As pressões para levar a União Europeia pelos caminhos suicidas do facilitismo financeiro (Quantitative Easing) servem apenas para manter as empresas protegidas e os gangsters da especulação bolsista no topo da obstrução à resolução da crise sistémica em que estamos metidos. A Europa precisa de entrar num processo radical de adaptação às condições da pós-globalização especulativa, e para isso não pode continuar a alimentar a inércia burocrática e as situações de privilégio absurdas que ainda persistem entre as elites europeias e entre as corrompidas burocracias partidárias e corporações — empresariais, profissionais e sindicais.

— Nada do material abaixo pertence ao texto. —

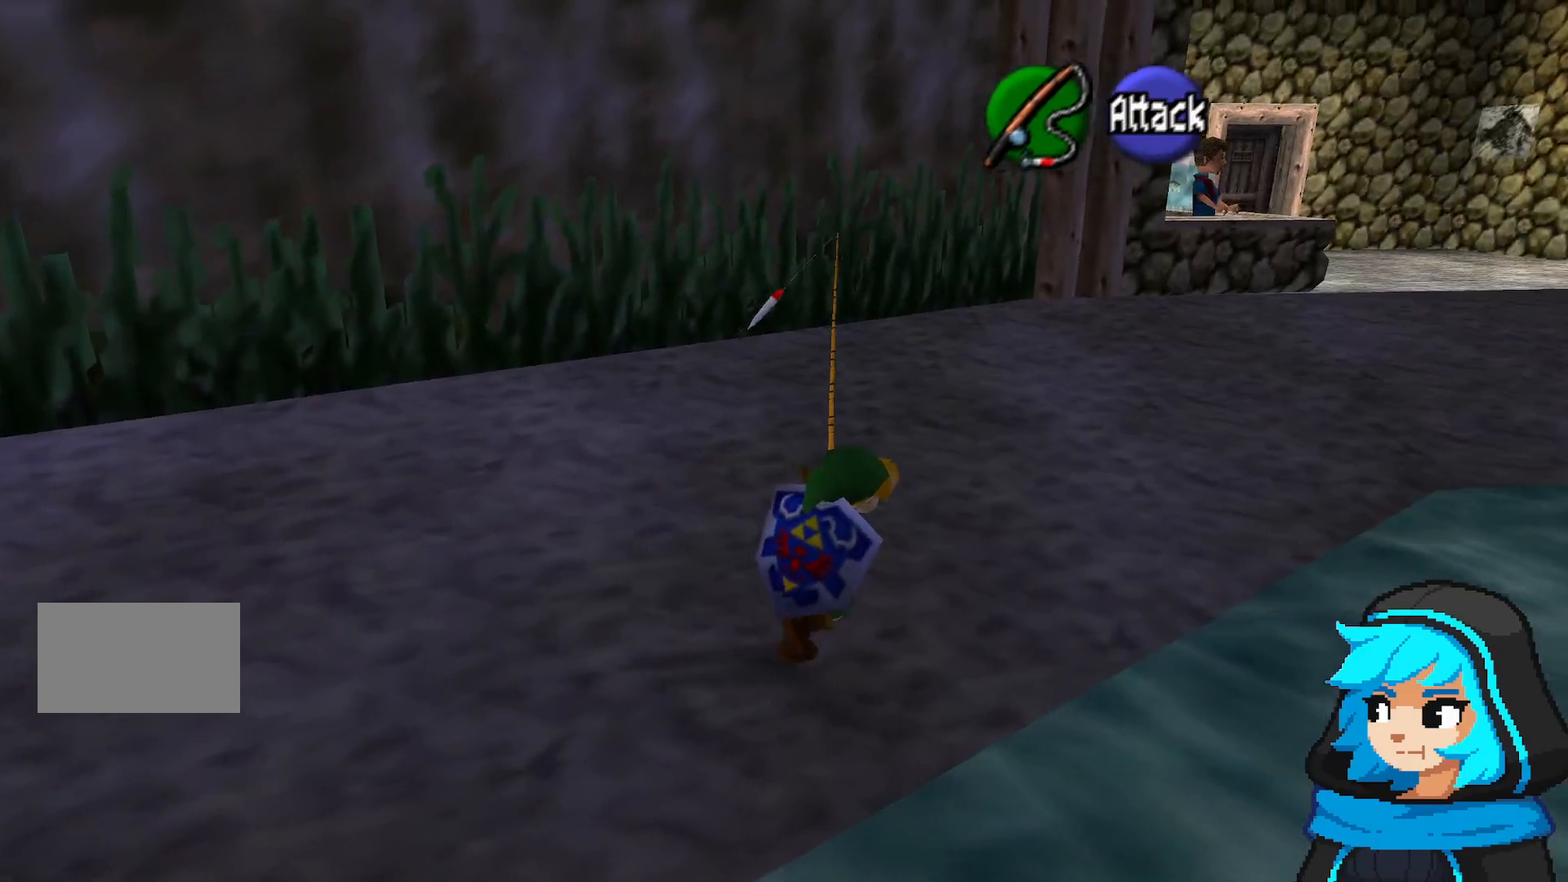
{"buttons": [], "left_stick": "up-right", "events": []}
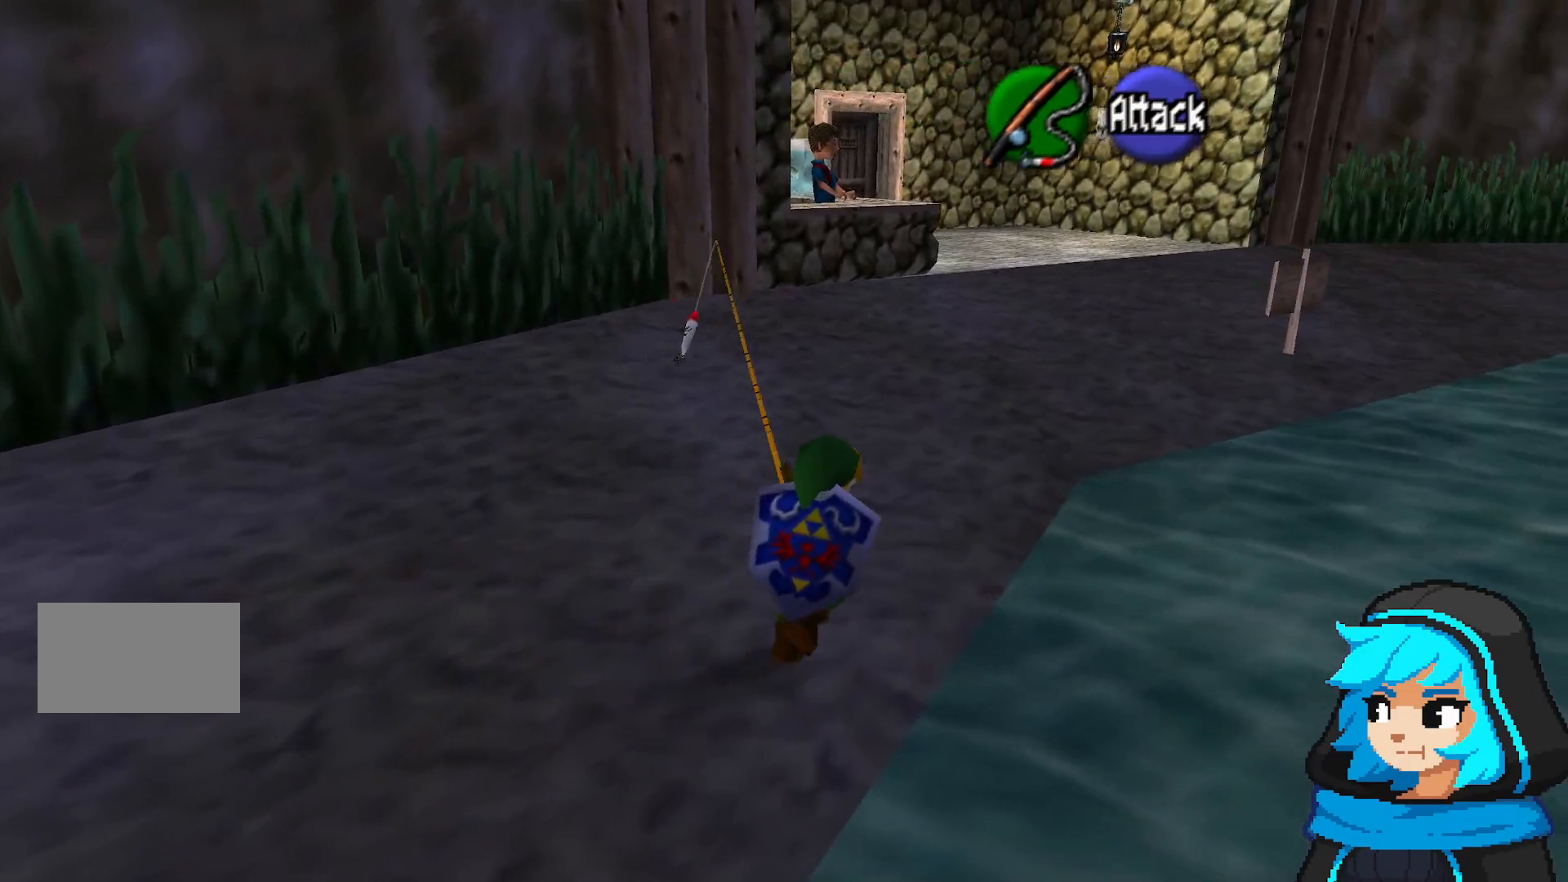
{"buttons": [], "left_stick": "up", "events": [[200, "A", "down"], [350, "A", "up"], [483, "left_stick", "up"]]}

O primeiro passo desta metamorfose necessária é começar por reconhecer que o mundo mudou e que vai mudar ainda mais dramaticamente nas próximas décadas, evitando cair nos lugares comuns do maniqueísmo. Há causas objectivas da actual crise sistémica, cujo factores subjectivos, embora importantes, e frequentemente escandalosos, não são os mais decisivos. Daí a necessidade de caminharmos para a criação rápida de novos quadros analíticos e de diálogo social que permitam perceber o que nos trouxe até este impasse, abrindo depois caminho para correcções e soluções realmente adequadas a um mundo mais pequeno embora com gente a mais, envelhecido e à beira de uma ruptura histórica do padrão de recursos a que, pelo menos uma parte da humanidade, se habituou ao longo dos últimos duzentos anos.